Ok I am seeing that error on the Colab notebook as well now, it should pop up if you change display() to an action: pipeline_model.transform(data).show() instead of display(...). (The display() in Databricks is different than IPython.display.display)

The text length that triggers this is 1025 tokens, and lots of BART versions have max context length of 1024, is this not just an issue with max context length?
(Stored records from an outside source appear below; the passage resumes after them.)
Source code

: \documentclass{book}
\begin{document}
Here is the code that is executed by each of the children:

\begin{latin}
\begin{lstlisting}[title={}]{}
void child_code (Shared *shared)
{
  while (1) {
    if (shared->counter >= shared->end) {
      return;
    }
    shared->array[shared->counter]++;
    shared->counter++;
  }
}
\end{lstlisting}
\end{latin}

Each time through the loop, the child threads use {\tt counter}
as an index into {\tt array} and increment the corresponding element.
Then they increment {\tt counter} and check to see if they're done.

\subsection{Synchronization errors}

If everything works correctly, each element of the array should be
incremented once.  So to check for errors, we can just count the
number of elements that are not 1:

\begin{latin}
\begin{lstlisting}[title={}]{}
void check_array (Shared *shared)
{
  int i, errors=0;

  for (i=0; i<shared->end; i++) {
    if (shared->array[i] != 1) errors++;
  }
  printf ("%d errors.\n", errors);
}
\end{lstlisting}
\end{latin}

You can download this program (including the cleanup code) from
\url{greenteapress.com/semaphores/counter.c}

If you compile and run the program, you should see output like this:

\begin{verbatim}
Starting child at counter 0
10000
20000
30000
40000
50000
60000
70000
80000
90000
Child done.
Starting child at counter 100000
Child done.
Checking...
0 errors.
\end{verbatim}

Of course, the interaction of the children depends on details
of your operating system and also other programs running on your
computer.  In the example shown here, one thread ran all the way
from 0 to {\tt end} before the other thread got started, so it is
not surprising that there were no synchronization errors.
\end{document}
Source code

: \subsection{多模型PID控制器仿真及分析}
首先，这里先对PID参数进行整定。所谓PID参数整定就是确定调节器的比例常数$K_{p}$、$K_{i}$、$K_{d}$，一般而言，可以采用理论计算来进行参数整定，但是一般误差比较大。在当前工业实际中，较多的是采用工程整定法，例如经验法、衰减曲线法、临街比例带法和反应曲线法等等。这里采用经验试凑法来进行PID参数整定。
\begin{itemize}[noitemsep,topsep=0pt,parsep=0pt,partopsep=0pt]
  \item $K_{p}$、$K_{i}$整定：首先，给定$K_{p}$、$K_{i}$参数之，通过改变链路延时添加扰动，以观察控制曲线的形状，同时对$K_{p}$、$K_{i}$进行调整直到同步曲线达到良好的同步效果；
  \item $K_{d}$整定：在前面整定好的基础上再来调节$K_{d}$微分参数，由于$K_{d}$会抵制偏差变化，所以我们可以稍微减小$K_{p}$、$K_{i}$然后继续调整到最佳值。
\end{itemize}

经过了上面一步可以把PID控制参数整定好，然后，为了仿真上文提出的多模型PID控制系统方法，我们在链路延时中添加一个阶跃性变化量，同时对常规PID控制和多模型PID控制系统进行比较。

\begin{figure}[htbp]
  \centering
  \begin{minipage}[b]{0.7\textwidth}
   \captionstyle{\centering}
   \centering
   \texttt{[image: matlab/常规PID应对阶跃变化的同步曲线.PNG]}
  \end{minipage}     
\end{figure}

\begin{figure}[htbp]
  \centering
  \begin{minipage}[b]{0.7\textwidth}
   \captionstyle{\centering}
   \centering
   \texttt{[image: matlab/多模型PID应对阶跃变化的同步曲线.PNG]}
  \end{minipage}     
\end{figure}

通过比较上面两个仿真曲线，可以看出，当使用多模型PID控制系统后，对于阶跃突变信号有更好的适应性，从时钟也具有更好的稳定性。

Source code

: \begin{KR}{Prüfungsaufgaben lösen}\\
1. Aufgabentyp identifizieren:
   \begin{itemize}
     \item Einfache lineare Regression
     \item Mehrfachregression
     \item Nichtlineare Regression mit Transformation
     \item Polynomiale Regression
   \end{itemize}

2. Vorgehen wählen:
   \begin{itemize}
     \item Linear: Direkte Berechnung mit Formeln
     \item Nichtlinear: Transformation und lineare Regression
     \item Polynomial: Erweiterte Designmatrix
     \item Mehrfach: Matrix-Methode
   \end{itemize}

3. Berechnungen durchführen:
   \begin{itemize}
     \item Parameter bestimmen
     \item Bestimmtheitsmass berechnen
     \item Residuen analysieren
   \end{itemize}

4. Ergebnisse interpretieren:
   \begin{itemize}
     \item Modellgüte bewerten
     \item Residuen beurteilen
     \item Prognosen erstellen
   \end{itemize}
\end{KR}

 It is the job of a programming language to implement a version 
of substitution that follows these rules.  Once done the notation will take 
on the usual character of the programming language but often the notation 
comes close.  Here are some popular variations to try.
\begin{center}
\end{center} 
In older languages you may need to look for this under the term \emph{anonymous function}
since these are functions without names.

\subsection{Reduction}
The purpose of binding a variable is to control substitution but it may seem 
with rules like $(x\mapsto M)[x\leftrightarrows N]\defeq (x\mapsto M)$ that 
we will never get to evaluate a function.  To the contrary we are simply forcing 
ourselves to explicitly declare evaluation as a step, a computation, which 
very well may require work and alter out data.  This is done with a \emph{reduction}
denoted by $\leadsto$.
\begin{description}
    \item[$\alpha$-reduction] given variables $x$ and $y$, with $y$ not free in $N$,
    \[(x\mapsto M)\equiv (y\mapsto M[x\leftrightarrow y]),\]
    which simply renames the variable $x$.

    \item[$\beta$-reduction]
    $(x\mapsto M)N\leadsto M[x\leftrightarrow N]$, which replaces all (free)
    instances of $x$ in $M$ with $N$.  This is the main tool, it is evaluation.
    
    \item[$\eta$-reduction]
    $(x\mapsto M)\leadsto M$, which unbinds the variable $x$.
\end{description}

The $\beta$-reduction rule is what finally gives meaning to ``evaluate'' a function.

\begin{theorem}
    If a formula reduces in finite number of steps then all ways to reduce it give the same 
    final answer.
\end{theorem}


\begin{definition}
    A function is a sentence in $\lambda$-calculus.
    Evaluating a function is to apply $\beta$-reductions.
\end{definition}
maziyarpanahi commented 1 year ago

The text length that triggers this is 1025 tokens, and lots of BART versions have max context length of 1024, is this not just an issue with max context length? I see now. This is actually a bug and we should truncate anything longer than 1024 internally since there is no setMaxInputLength to throw an error to users like we do with BERT (the limit is 1024)

I thought we were doing that internally. This is a bug and will be fixed in the next release.